### Input
*** Begin section ***
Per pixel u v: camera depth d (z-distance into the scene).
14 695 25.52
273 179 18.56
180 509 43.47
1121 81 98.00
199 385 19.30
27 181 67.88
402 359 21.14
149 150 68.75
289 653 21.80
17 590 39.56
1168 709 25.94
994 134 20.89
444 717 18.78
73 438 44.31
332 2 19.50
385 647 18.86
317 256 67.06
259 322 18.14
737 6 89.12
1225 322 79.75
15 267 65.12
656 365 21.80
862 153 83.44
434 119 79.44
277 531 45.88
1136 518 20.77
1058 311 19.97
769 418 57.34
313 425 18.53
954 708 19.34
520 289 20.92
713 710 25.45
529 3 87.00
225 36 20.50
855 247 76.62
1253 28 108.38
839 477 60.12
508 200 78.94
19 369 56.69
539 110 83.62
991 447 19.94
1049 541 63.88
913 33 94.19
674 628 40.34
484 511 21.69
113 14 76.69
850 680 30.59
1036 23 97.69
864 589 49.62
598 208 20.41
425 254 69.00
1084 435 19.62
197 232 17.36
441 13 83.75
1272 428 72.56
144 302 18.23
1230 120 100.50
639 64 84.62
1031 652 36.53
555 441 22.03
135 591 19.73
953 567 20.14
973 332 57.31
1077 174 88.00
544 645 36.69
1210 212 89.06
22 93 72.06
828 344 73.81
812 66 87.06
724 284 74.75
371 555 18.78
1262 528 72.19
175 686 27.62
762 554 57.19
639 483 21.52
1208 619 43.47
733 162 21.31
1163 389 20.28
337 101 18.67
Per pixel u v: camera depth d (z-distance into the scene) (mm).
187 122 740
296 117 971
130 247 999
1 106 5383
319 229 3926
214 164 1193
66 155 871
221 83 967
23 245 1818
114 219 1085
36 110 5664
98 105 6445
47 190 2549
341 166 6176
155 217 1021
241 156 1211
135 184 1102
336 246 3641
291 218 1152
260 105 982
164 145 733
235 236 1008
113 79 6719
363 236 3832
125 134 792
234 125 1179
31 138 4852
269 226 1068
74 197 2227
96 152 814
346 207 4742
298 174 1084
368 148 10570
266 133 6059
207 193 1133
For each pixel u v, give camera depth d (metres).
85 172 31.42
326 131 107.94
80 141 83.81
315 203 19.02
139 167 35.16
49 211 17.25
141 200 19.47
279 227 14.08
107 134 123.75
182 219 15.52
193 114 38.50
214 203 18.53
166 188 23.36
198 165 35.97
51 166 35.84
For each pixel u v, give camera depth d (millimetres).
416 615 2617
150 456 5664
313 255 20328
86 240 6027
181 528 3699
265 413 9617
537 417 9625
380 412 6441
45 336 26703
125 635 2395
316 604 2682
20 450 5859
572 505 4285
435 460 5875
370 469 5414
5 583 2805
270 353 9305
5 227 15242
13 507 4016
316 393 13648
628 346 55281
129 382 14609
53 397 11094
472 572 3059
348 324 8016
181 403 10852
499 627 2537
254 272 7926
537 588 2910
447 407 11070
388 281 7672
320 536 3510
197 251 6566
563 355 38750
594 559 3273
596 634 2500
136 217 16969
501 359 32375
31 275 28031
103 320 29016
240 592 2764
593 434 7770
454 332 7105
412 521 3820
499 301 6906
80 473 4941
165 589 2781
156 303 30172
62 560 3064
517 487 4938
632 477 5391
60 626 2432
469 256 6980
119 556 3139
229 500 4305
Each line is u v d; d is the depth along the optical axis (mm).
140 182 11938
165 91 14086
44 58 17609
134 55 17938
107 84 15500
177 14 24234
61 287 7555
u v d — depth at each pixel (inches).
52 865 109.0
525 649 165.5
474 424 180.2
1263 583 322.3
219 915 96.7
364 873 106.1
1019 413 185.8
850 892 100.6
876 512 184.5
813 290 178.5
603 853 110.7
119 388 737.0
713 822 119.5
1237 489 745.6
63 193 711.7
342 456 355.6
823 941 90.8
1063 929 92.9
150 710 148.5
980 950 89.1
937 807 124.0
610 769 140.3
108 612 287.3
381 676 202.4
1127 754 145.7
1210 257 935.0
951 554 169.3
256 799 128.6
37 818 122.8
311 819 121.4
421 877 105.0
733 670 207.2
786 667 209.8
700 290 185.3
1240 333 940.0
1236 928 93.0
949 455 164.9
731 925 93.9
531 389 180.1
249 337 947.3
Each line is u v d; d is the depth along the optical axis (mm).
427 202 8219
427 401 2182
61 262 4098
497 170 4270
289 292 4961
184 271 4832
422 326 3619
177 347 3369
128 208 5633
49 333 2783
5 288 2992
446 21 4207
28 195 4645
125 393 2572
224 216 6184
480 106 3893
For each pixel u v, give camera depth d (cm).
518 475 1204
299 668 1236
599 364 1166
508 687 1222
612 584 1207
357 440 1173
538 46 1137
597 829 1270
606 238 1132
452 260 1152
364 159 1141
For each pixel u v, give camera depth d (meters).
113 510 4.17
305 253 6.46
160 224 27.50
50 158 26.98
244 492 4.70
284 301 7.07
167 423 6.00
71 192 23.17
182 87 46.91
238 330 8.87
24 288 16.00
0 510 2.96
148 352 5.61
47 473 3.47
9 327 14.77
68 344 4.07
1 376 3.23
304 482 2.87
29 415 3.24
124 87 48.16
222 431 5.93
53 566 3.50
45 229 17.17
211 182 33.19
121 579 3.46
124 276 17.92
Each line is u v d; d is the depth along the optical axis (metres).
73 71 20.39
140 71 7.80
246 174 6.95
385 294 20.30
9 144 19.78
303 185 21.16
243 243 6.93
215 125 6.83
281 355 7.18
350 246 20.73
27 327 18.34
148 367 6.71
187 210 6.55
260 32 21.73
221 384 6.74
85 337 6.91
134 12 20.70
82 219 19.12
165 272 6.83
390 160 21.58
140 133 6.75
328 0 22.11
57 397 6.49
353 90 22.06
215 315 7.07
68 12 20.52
*** End section ***
### What to produce
Count every line of the records that holds the string "pixel". Write only the total.

### Solution to the exercise
7